▸ Supplied material:
::::

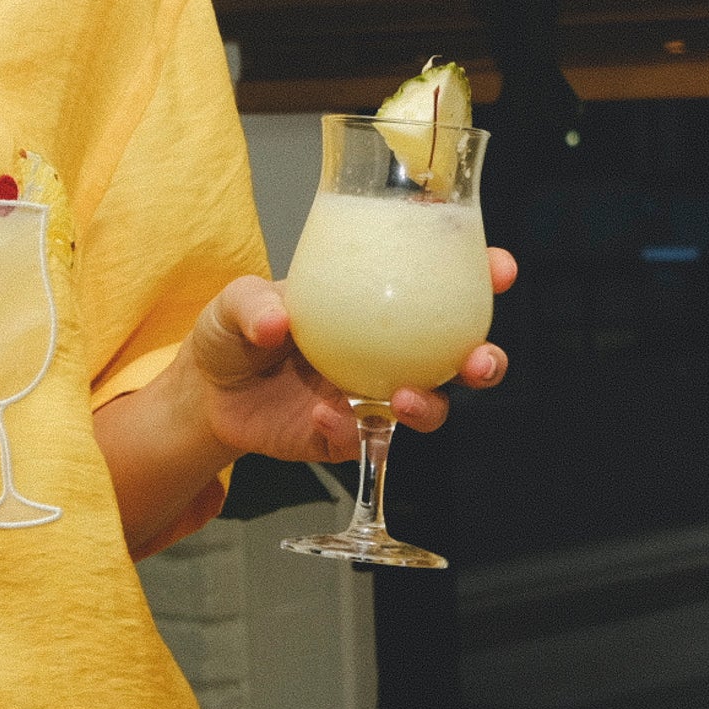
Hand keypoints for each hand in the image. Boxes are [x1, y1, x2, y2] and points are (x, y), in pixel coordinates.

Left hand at [185, 247, 516, 462]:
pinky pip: (365, 440)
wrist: (207, 395)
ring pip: (428, 406)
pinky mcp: (346, 436)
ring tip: (405, 398)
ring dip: (430, 405)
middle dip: (485, 359)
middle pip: (458, 356)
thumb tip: (277, 322)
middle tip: (480, 361)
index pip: (442, 287)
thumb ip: (252, 305)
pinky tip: (324, 418)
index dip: (481, 276)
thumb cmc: (232, 334)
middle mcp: (387, 353)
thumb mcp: (234, 304)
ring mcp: (371, 397)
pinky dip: (350, 431)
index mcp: (374, 306)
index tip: (500, 269)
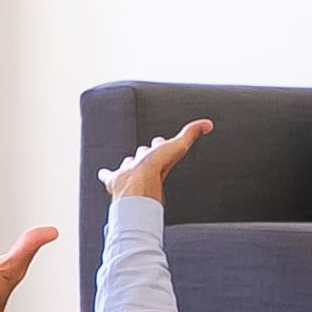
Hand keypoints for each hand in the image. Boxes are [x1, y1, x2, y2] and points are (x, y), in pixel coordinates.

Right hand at [96, 119, 211, 202]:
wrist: (136, 186)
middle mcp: (145, 166)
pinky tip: (103, 174)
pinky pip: (109, 175)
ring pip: (129, 164)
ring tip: (128, 161)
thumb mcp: (178, 146)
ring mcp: (129, 173)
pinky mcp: (114, 180)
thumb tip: (209, 124)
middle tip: (145, 149)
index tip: (161, 140)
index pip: (160, 146)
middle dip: (145, 152)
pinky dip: (106, 174)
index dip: (161, 143)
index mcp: (159, 159)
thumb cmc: (156, 168)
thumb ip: (190, 133)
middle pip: (144, 155)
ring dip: (129, 162)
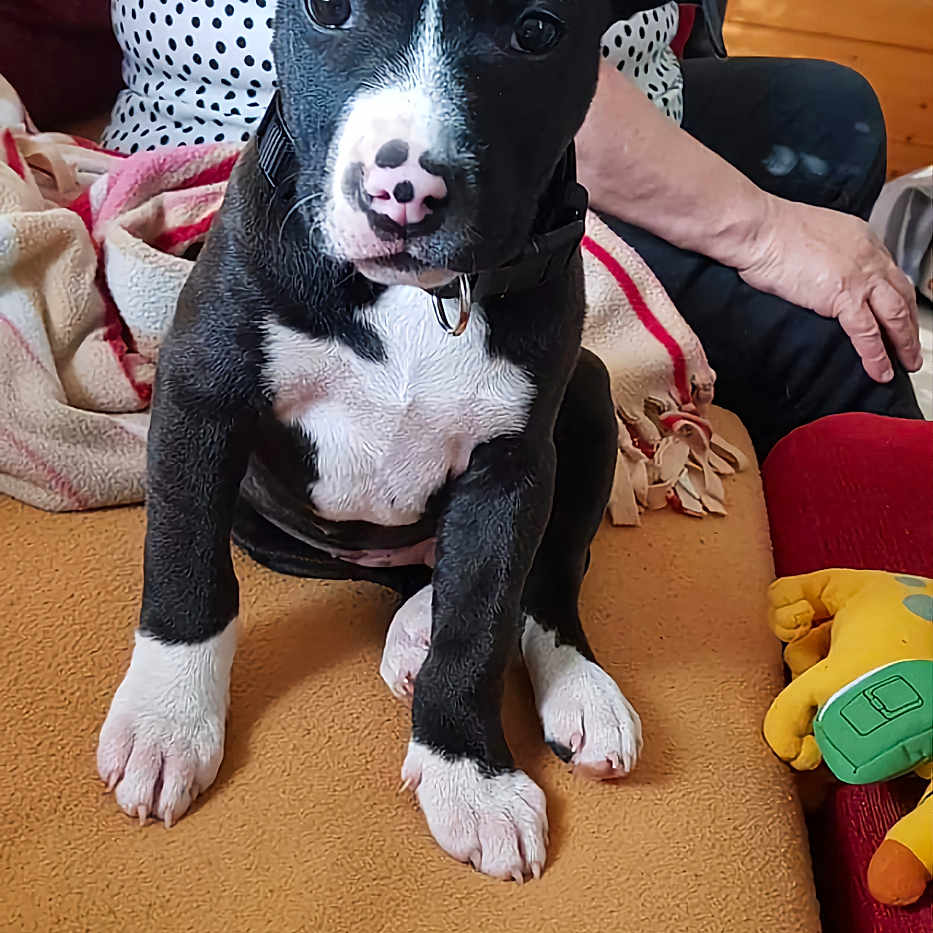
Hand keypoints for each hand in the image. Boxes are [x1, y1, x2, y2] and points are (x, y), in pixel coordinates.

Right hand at [738, 197, 921, 381]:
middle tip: (913, 346)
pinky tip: (881, 371)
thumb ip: (826, 254)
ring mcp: (859, 277)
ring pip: (895, 315)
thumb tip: (819, 272)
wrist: (760, 229)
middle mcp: (869, 257)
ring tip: (908, 363)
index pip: (889, 272)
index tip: (899, 313)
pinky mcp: (842, 297)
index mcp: (861, 239)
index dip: (897, 297)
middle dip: (910, 324)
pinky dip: (876, 355)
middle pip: (901, 295)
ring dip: (904, 343)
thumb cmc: (771, 230)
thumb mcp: (812, 235)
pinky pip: (867, 332)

::::

▸ Problem requirements:
Return the span of lines in the data above that opens at the line with "thumb mcp: (178, 146)" and closes at the line with "ring dip: (129, 162)", exactly, ends included, nothing else.

▸ Final answer:
thumb mcp: (178, 146)
ring mcp: (129, 173)
pinky mcp: (114, 180)
thumb tip: (209, 124)
middle tip: (145, 149)
index tip: (161, 140)
index pip: (160, 146)
middle dip: (145, 152)
pinky dip: (106, 174)
index dip: (161, 143)
index mcp: (159, 159)
thumb cmc: (156, 168)
thumb ip: (190, 133)
middle pip: (144, 155)
ring dip: (129, 162)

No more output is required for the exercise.